PERTH (miningweekly.com) – Gold miner AngloGold Ashanti will start a feasibility study into a second underground mine at its Tropicana operations, in Western Australia, in 2021.
Speaking at the Diggers & Dealers conference, in Kalgoorlie, AngloGold Ashanti senior VP for Australia Michael Erickson noted that the miner had recently decided to go ahead with the Havana Stage 3 cutback, after a trade-off study confirmed that the openpit cutback returns would be superior to an early underground strategy.
“The Havana cutback will generate a further 32-million tonnes of ore for 1.5-million ounces of gold, extending the mine life from 2027 to 2030, with commercial production from the expanded Havana pit scheduled to be achieved in late 2020,” Erickson said on Monday.
“The Havana pit will provide a stable production base to incorporate additional underground sources and further exploration success into the life-of-mine plan,” he said.
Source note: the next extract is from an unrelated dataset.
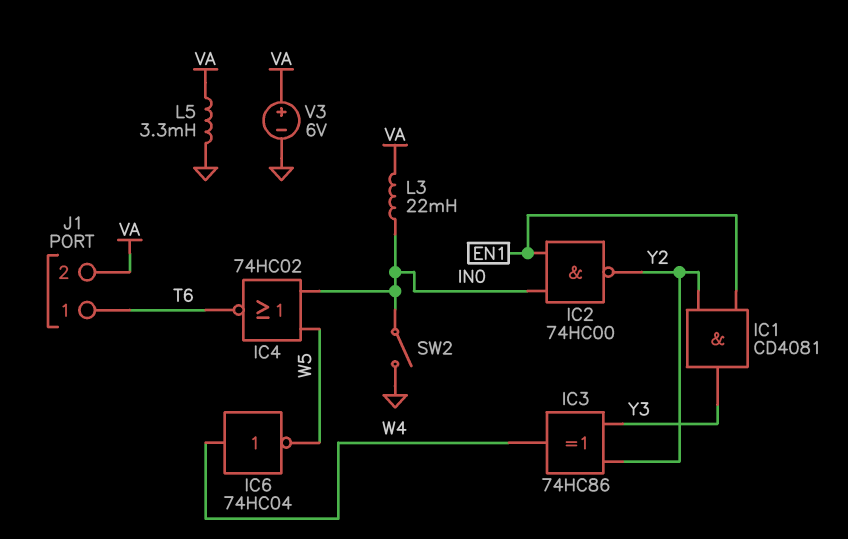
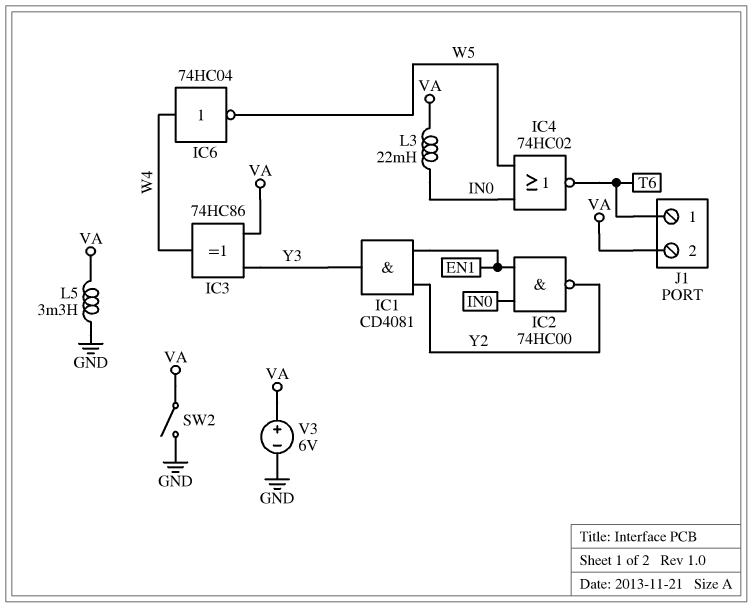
IC3: XOR 74HC86 (in Y2, in Y3, out W4) -> XOR 74HC86 (in VA, in Y3, out W4)
SW2: switch (GND, IN0) -> switch (GND, VA)

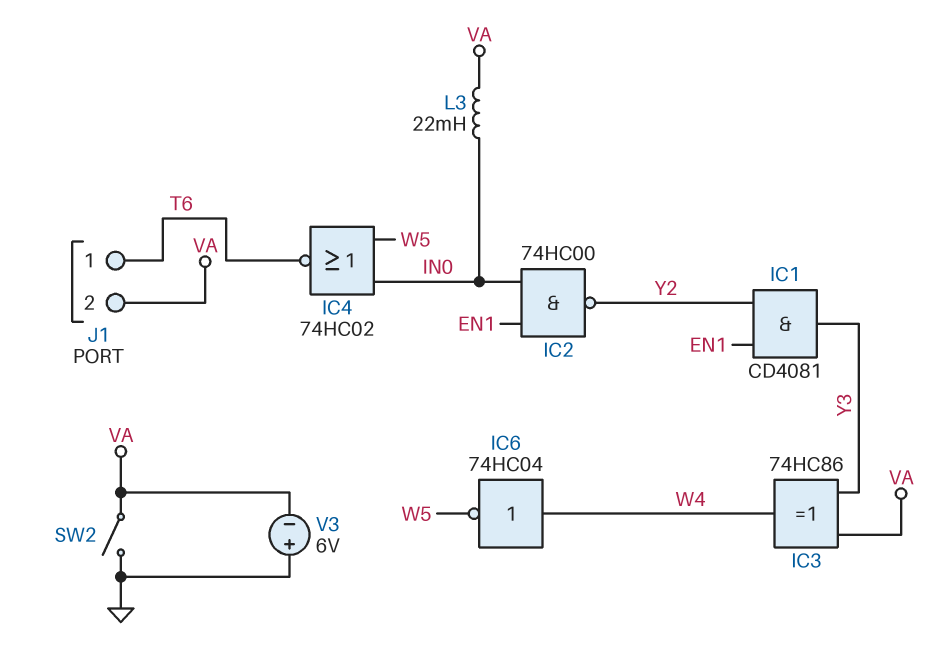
L5: 3.3mH (GND, VA) -> none
V3: 6V (plus VA, minus GND) -> 6V (plus GND, minus VA)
The Boston Shaker underground mine, at Tropicana, achieved commercial production in September last year, and the project is targeted to reach its full production rate of one-million tonnes a year by the December half of this year.
Boston Shaker is expected to contribute some 100 000 oz/y of production to Tropicana, Erickson said.
“Boston Shaker is only the first of what we anticipate will be several underground mines at Tropicana,” he added.
Production at Tropicana is expected at between 400 000 oz and 450 000 oz this year, and from 2022 onwards, annual gold production will normalize at between 450 000 oz/y to 500 000 oz/y as the low grade stockpile ore in the mill feed is displaced by a larger proportion of Boston Shaker underground ore and an increasing contribution of higher grade ore from the Havana pit, as the cutback progresses.
Gold miner Regis Resources recently completed a A$903-million acquisition of a 30% interest in the Tropicana project, from fellow-listed Independence Group.
The two companies struck a sales agreement in April of this year, after IGO completed a strategic review of the asset, considering a number of options to realise full value for its share in the gold joint venture.
Following the necessary adjustments, the consideration paid to IGO amounted to A$889-million.